To a certain extent, this makes sense. If Jane Doe was a witch, that explains why she was buried, and why her body bore traces of peat. It also explains why the family in the house where she was found were all killed, and why they seemed to be trying so desperately to escape their own home. Further examination, however, leads to an even more surprising suggestion from Tommy, who speculates that Jane Doe was a regular woman accused of witchcraft, but that the process of being tortured and tried for witchcraft gave her the supernatural powers of a witch after her death. In other words, the discursive field of witchcraft made her a witch, if only because the regulation of women’s bodies at the time left no room for any other kind of interpretation. Even more surprising is Tommy’s recognition that his role as a coronial reader of bodies makes him a descendant of Jane Doe’s persecutors, leading to his final realisation that he needs to relive her suffering in order for her own persecution of them to now end. Accordingly, he begs Jane Doe to spare Austin but punish him, and to turn his regulatory gaze back upon himself. While she remains impassive, she appears to hear him, as Tommy now starts to experience all the symptoms that he has just diagnosed, even as the surface of his skin, like that of Jane Doe, stays intact.
By the eerie final scenes, Jane Doe has become both witch and placeholder for female bodies that have yet to be “read” or imbued with meaning. In many ways, the history of American horror cinema is the contested field of the white female body – what it means, how to regulate it, how to liberate it – so there’s something spectacularly creepy about the way Jane Doe retains her blankness here until the very end.
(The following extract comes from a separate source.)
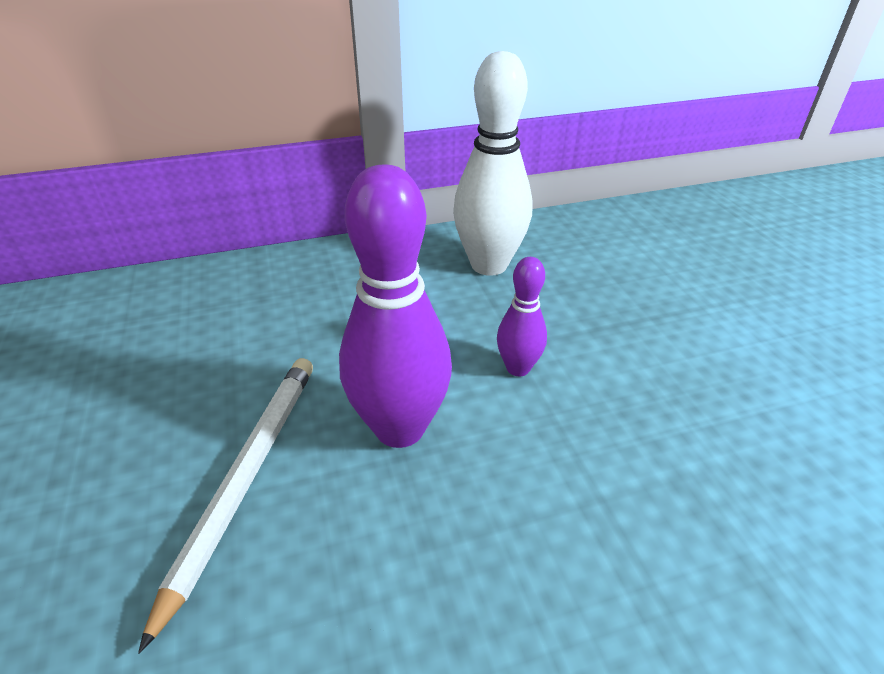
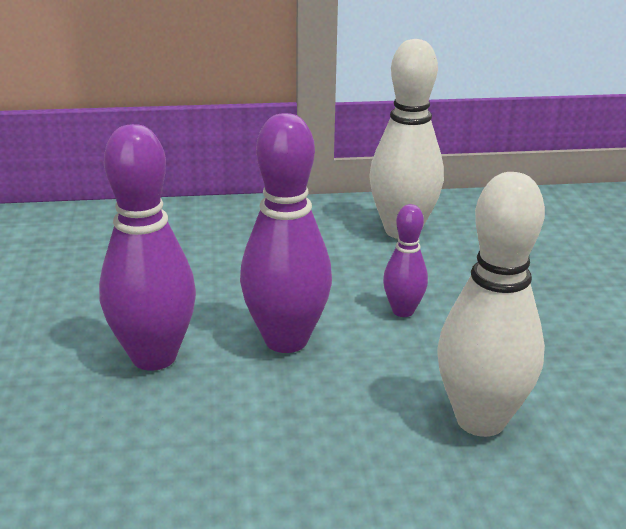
camera: 10 degrees right, 10 degrees down
white pencil [138,358,313,654] -> purple bowling pin [99,124,196,371]
none -> white bowling pin [438,172,545,437]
Even when she is taken away from the house the next morning, in an ambulance, she retains her blank whiteness, which is only exacerbated by the fact that the ambulance driver is the first and only black character we see in the film. Meanwhile, back at the morgue, the police arrive to find Tommy and Austin dead, and a crime scene that bears an uncanny resemblance to the conundrum of Jane Doe’s body itself: desecrated on the inside, but bearing “no sign of forced entry.” Rather than allow the audience to ever fully read Jane Doe’s body, which remains blank, The Autopsy of Jane Doe ends by emphasizing the discursive mutilation that that injunction to read involves in the first place. And rather than deconstruct the white female body as the fetish and object of American horror cinema, Ovredal instead presents it as something that can’t be deconstructed, an irreducible materiality that releases the horror that it typically contains and regulates into a remarkably eerie and inchoate horror ambience, and one of the most inventive and ingenious horror films I’ve seen this decade.